| Sonia: Will she, won’t she'
New Delhi, Dec. 29: The term of the National Advisory Council (NAC), which was to have ended on December 31, has been extended by six months from January 1 through an executive order.
However, there is still a question mark on who will head the body after Sonia Gandhi resigned this March following the office-of-profit controversy.
Arun Bhatnagar, the NAC secretary, said the first meeting would be called in early January 2007 after consulting members and finalising the agenda.
“We expect the meeting to focus on a review of the poverty alleviation programmes,” he said.
The council was set up by the UPA government with the basic objective of monitoring the implementation of its common minimum programme.
Of the 12 original members drawn from the economic, civic and social streams, three have quit in the recent past, apart from Sonia.
They were Aruna Roy, the spearhead of the right to information campaign, Jean Dreze, who was involved with the rural employment guarantee scheme, and Jai Prakash Narayan, an advocate of electoral reforms.
Aruna and Dreze primarily gave inputs for the NAC’s poverty-redress agenda. They also helped prepare the Right to Information Act and the draft bills on rural employment guarantee and the rights of unorganised sector workers, which were sent to the government.
With the trio’s exit, many feared the council might lose its “cutting edge”.
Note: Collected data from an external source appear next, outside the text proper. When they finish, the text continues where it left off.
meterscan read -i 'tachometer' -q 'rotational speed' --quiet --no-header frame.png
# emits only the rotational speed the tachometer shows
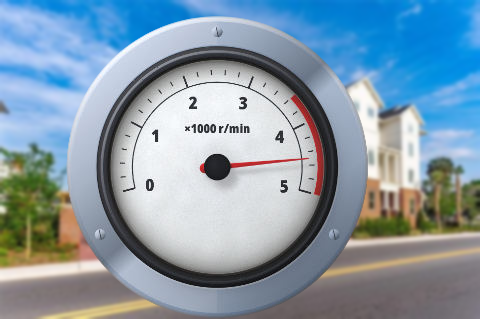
4500 rpm
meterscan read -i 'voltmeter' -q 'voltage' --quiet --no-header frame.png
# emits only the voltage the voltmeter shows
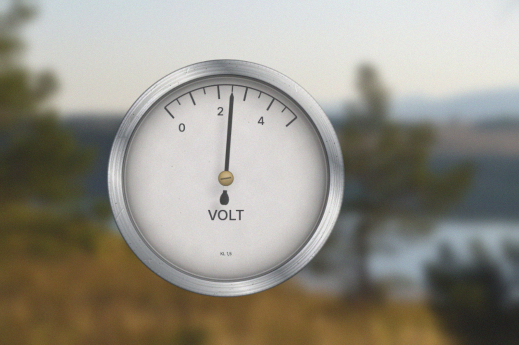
2.5 V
But that did not happen. The thrust of the meetings, held after Sonia quit, was on the Centre’s social sector initiatives and how they have been implemented.
The NAC has given its version of the relief and rehabilitation bill, which the Centre is working on. The legislation will help those displaced by mega development schemes, special economic zones and so on.
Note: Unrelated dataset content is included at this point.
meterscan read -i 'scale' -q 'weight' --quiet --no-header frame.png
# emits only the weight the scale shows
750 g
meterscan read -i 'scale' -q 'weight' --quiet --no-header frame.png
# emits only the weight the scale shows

The NAC’s blueprint is at variance with that of the Centre’s on crucial aspects such as land-for-land compensation. The bill should be ready once the differences are sorted out.
As the council goes about its job, Sonia appears in no hurry to return.
The NAC has been excluded from the list of offices of profit in an amended legislation that was passed by Parliament last May.
But the law was challenged in the Supreme Court by Trinamul Congress MP Dinesh Trivedi. The MP is also a member of a joint parliamentary committee (JPC) that was set up to study the amendments proposed by A.P.J. Abdul Kalam.
Congress sources said unless the apex court and the JPC pronounce their verdicts on the law, Sonia will not come back to the council.